The Smart on Crime Coalition is a gathering of organizations from across the political spectrum–from the ACLU to the Heritage Foundation–which issues policy recommendations for criminal justice reform at the federal level. “Due to the undeniable human costs and the overwhelming fiscal costs,” its website states, “Americans from diverse political perspectives–particularly professionals with experience in all aspects of the criminal justice system–recognize that the system fails too many, costs too much, and helps too few.”

The coalition’s new report is Smart on Crime: Recommendations for the Administration and Congress, which provides the 112th Congress and the Obama administration with analysis of the problems plaguing our state and federal criminal justice systems and a series of recommendations to address these failures.” These “Recommendations For Improving The Prison System” include implementing the Prison Rape Elimination Act, addressing problems created by the Prison Litigation Reform Act, building transparency and accountability in corrections, and increasing effective rehabilitation. They also include a sharp criticism of solitary confinement. The following is a summary of Smart on Crime’s recommendations on the subject of what it refers to as “isolated confinement.” (H/T to the excellent Prison Law Blog for alerting us to this report.) 

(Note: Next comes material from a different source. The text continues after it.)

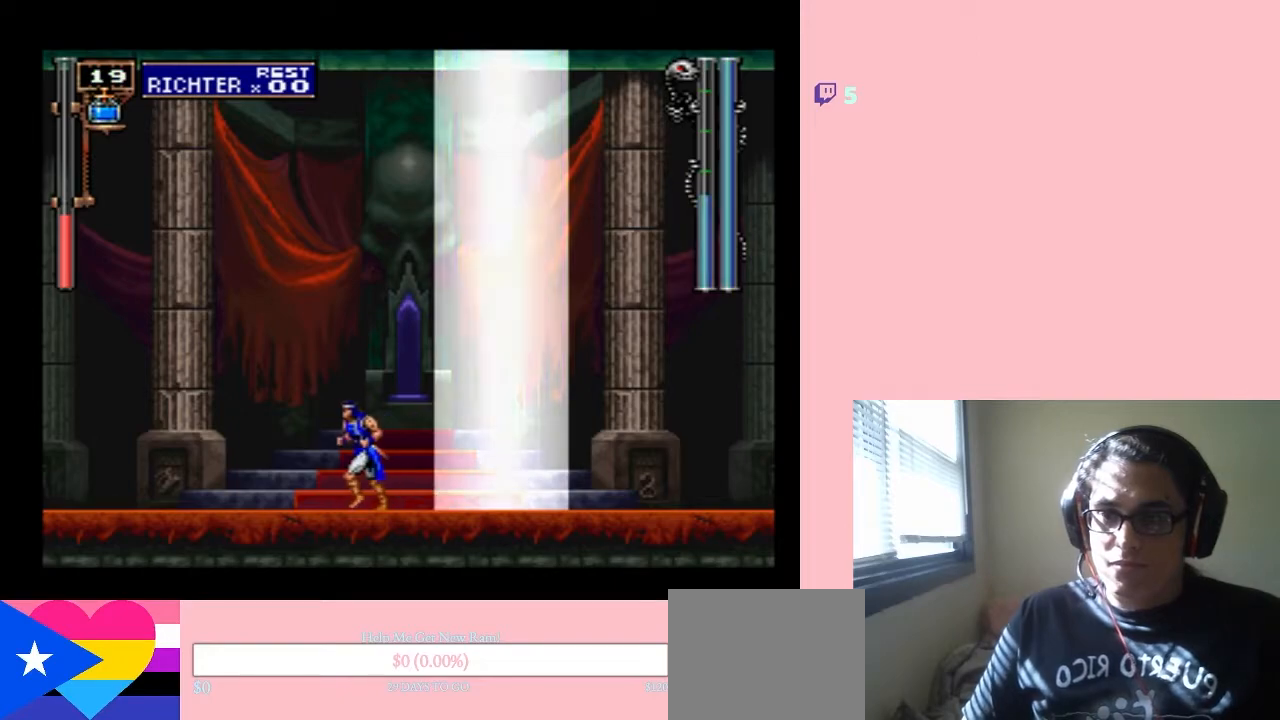
{"buttons": ["B"], "left_stick": "center", "right_stick": "center", "events": [[100, "DPAD_UP", "down"], [133, "DPAD_LEFT", "up"], [133, "DPAD_RIGHT", "down"], [133, "DPAD_UP", "up"], [283, "DPAD_RIGHT", "up"], [500, "B", "down"]]}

Over-reliance on the Use of Harmful Long-Term Isolated Confinement

Isolated Confinement is Overused and Harmful

The monetary cost of using isolated confinement, coupled with the human cost of increased physiological and psychological suffering, far outweighs any purported benefits.  In order to build a fair, effective and humane criminal justice system, we must work to curb the use and misuse of isolated confinement.

Reduce the Use of Long-term Isolation and Design Effective Alternatives

Legislative

Congress should introduce a bill limiting the use of long-term isolated confinement in BOP facilities.  That bill should incorporate by reference Chapter 23 of the ABA Treatment of Prisoners Standards related to long-term isolated confinement, and require compliance with these standards.  The bill should also require re-socialization for prisoners subject to such isolated confinement before they are released back into the community. This will protect public safety and assist individuals subject to isolation in reintegrating successfully into society.  Such “de-briefings” should take place in phases, starting at least six months before the end of their sentence.  All prisoners held in isolated confinement-like housing should be included in this re-socialization process.  De-briefing programs should include clinical staff, social workers, and education staff to provide counseling and life skills to prepare prisoners for release to the community. 

Executive

The Government Accountability Office should conduct a study of the effectiveness and availability of mental health care for prisoners in long-term isolated confinement.  The study should specifically evaluate the numbers of mentally ill prisoners confined in segregated housing as defined by ABA Treatment of Prisoners Standard 23-1.0(o); the clinical treatment being provided to those mentally ill prisoners; whether or not there are policies and protocols in place and being used to ensure that the mentally ill in BOP are not housed in segregation housing; and the length of stay for mentally ill prisoners in segregated housing.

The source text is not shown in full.